Digital Microscope

Posted on 2021-03-28 by M. Eric Carr

One of the coolest things about technological progress is that it feeds on itself. New technologies generally make new processes feasible (or possible), and this inevitably leads to new toys tools that we engineers can use to make even cooler stuff.

Recently, inexpensive consumer-grade digital “microscopes” have gotten pretty good, at least in terms of imaging. For around $65US, you can get a CCD “microscope” that can produce clear images at something like 60x magnification and can resolve objects down to something like 10-20 microns. While this isn’t anywhere near the performance of a professional microscope, it’s a very useful benchtop tool — with a few caveats.

The microscope, examining an I2C expander from Adafruit.
(This is the minimum zoom achievable with the stock stage.)

Data entries

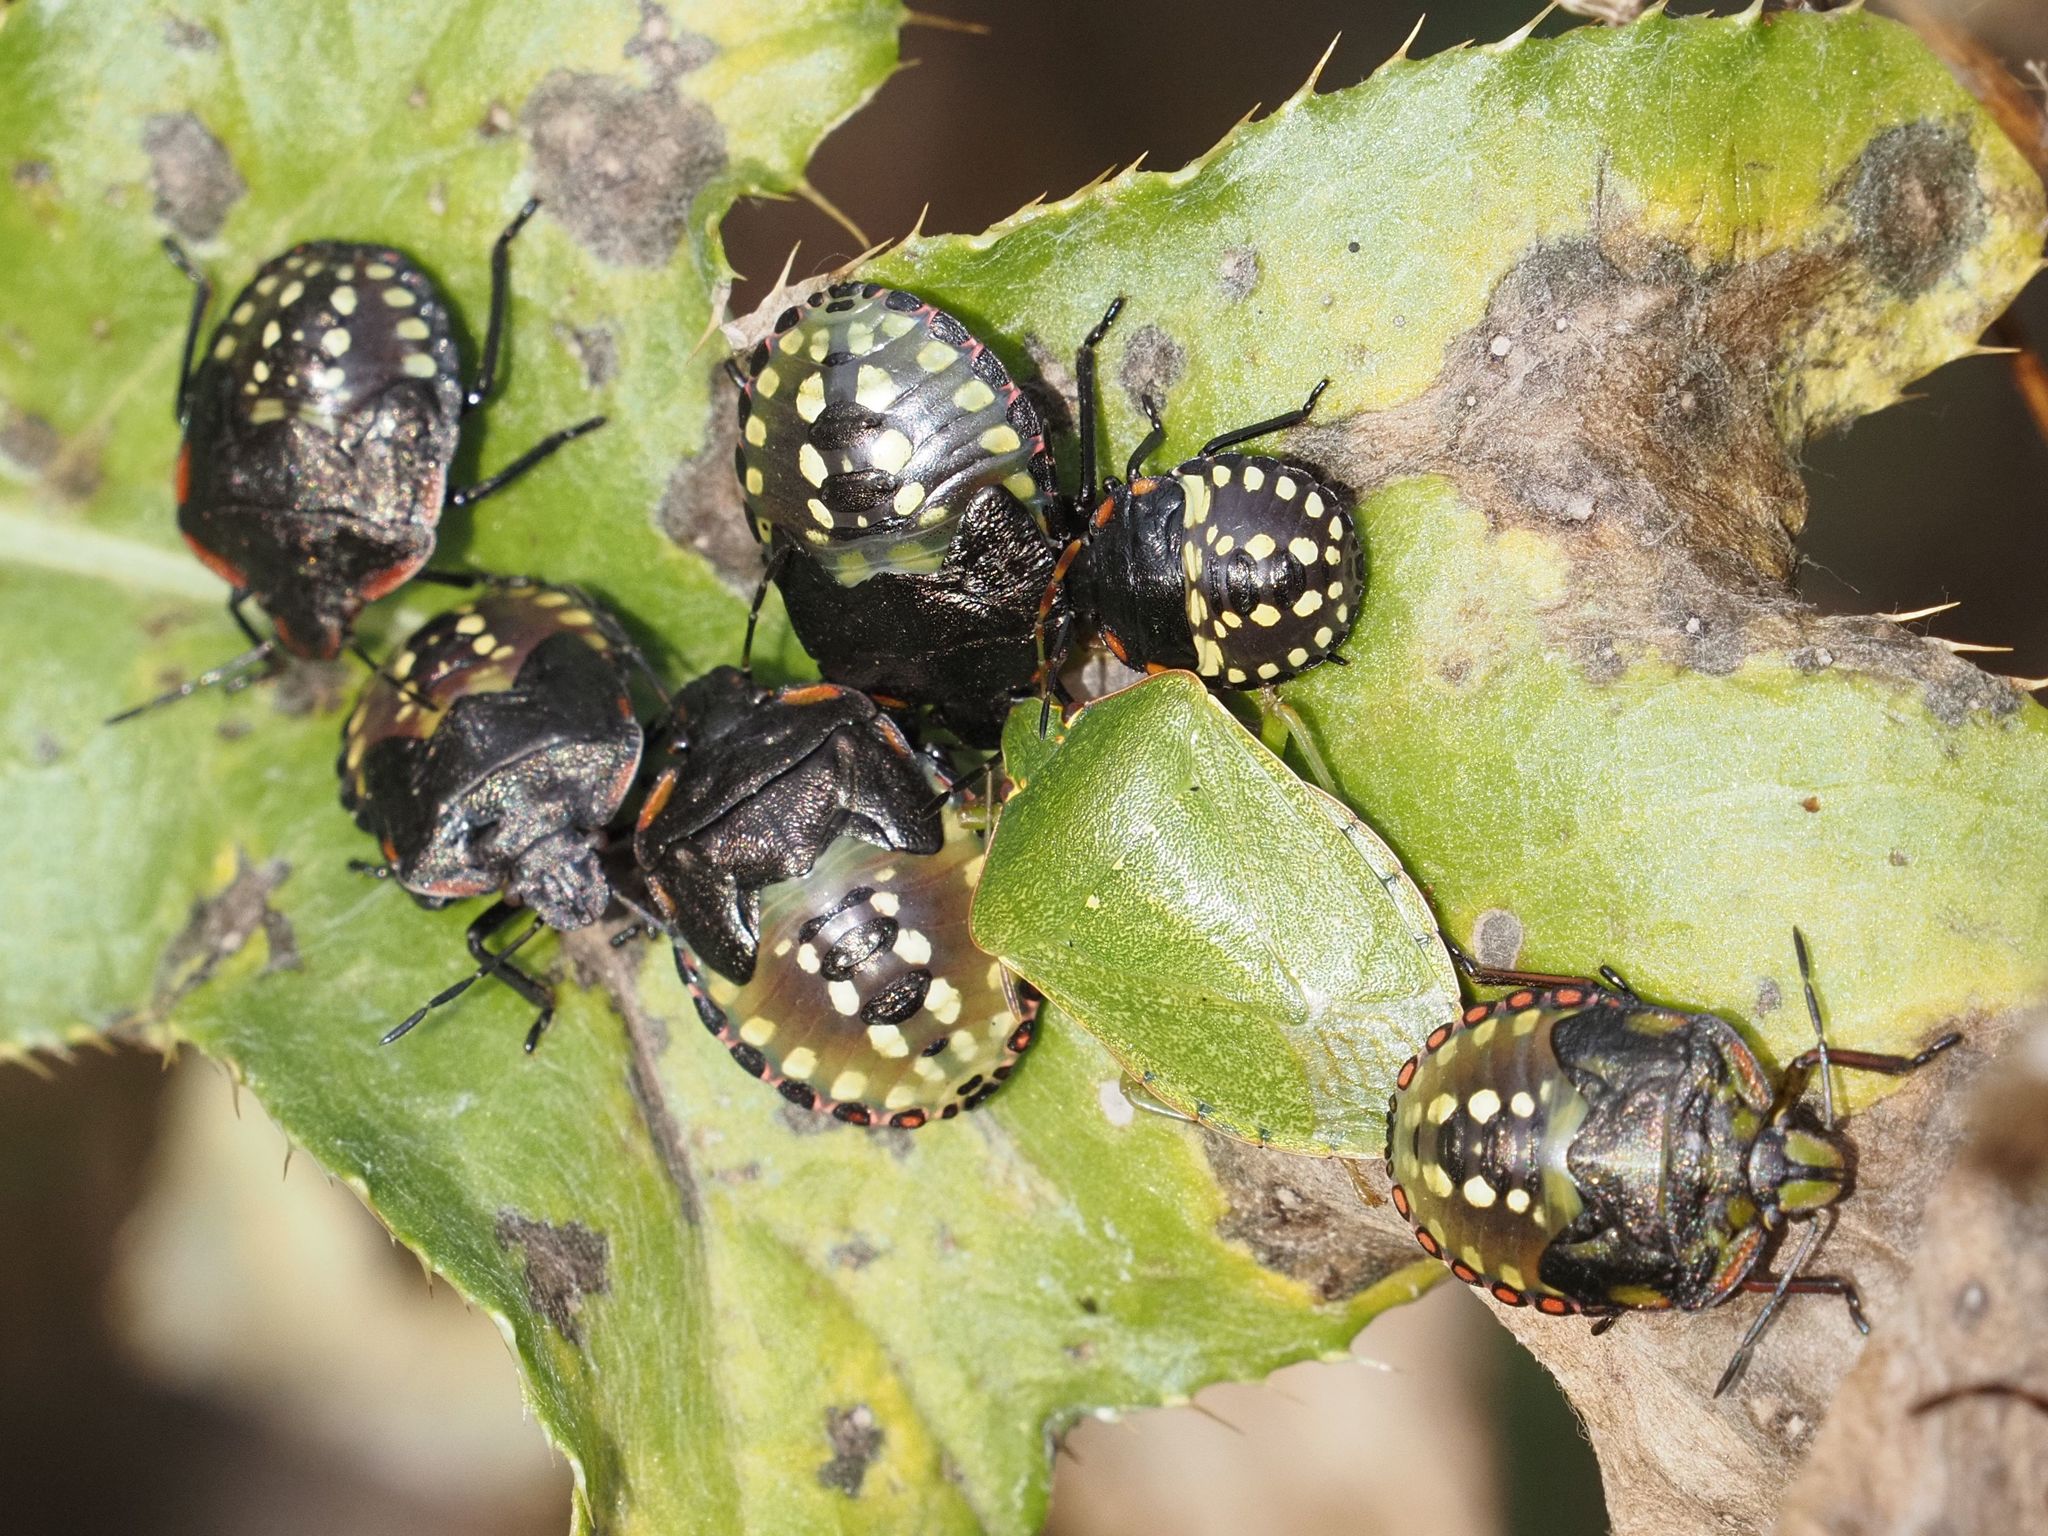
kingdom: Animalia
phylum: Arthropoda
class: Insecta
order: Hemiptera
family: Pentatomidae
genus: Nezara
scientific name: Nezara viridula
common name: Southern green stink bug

...

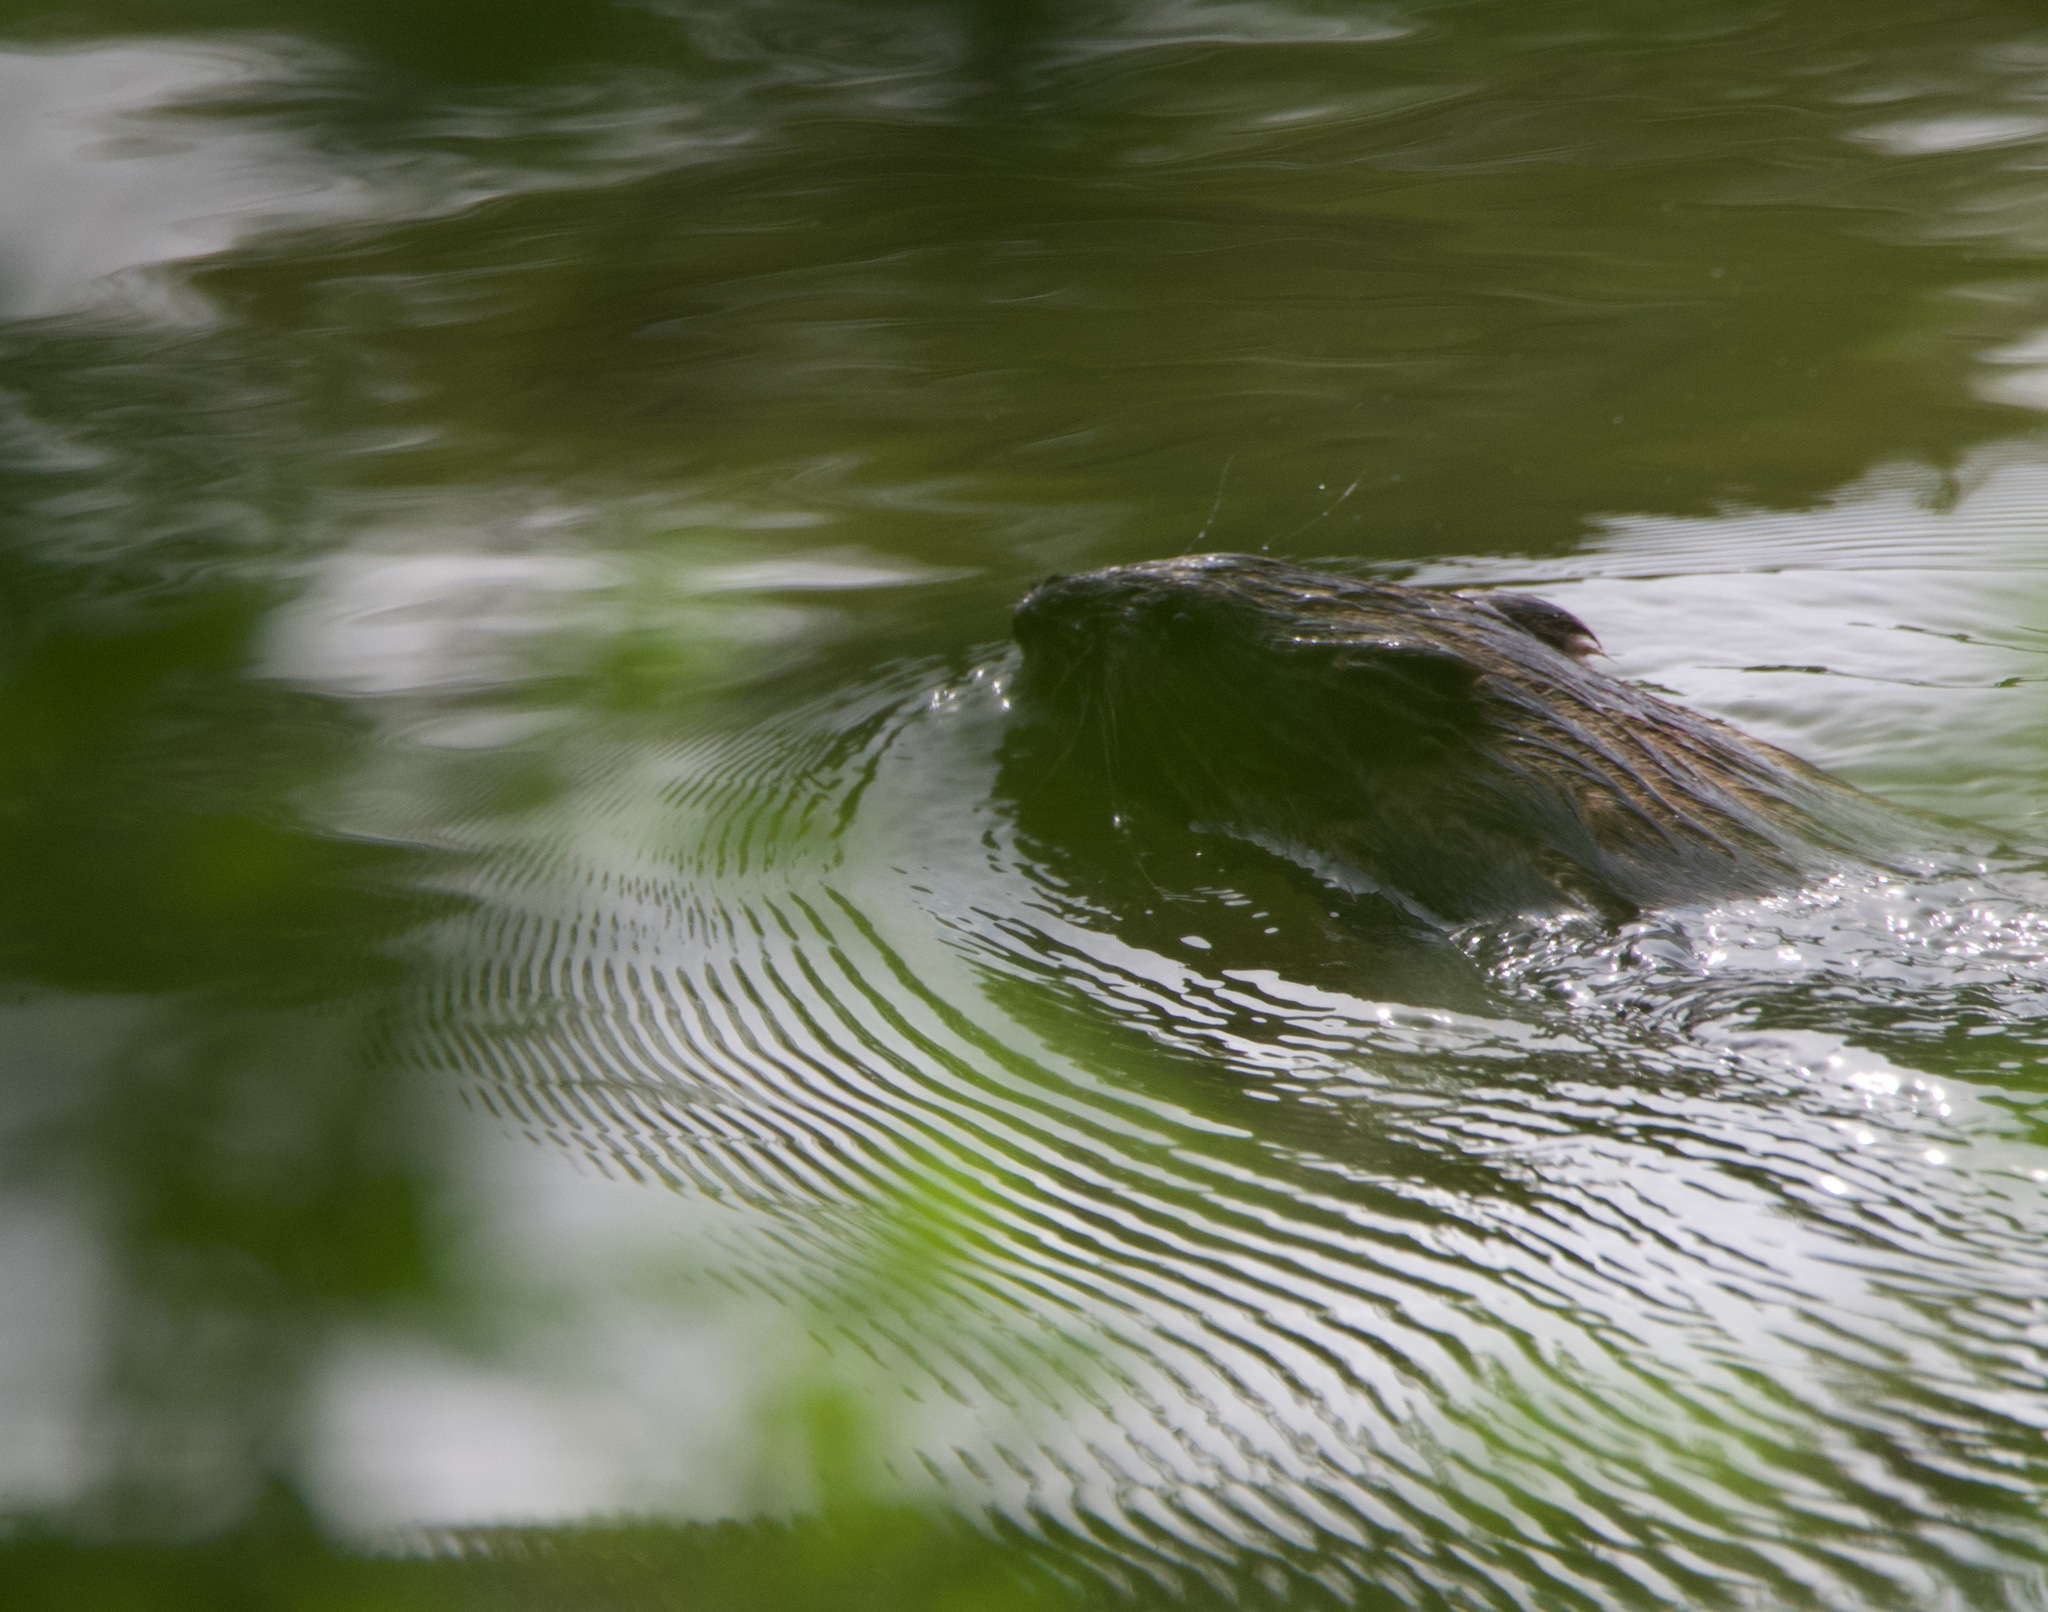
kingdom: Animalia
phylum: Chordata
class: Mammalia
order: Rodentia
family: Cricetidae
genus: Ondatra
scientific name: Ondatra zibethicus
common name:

What to do:
1. Quote the digital microscope post from "Recently, inexpensive consumer-grade" to "a few caveats.".
2. Write the next part of the digital microscope post, picking up after its final line.

Solved problems:
1.
Recently, inexpensive consumer-grade digital “microscopes” have gotten pretty good, at least in terms of imaging. For around $65US, you can get a CCD “microscope” that can produce clear images at something like 60x magnification and can resolve objects down to something like 10-20 microns. While this isn’t anywhere near the performance of a professional microscope, it’s a very useful benchtop tool — with a few caveats.

2.
The biggest problems are related to the mounting. The camera may well have a 10MP sensor (hard to say; the images come out at 10MP but are .jpgs and may be upscaled) — but the mounting stand is cheap and tends to shake and flex when used. Maximum zoom is limited by the optics, which can only focus down to a minimum distance of a few centimeters from the object. Minimum zoom is limited only by the maximum height to which the mounting can move the camera; the optics themselves are capable of focusing on objects at infinity. Vertical movement is accomplished by a rack-and-pinion system which, being mostly plastic, binds up, preventing smooth motion, and has far too much backlash / hysteresis.

Many of these problems can be corrected by mounting the camera securely to a better gantry, such as a 3D printer or CNC mill. For board-inspection work such as the inspection of solder joints, the existing stage works reasonably well. Still, an additional $10 or $20 cost would have been a small price to pay for a more solid mounting and maybe metal or even nylon gears.

Once you work around the mounting limitations, though, the images aren’t bad…

Maximum zoom, used to inspect four pins on the I2C Expander module.
For scale, these pins are spaced 2.54mm (0.1″) apart.
Near-minimum-zoom view of a UV-erasable EPROM chip.
This is a DIP28 600-mil package, so it’s roughly 15-16mm (0.6″) across.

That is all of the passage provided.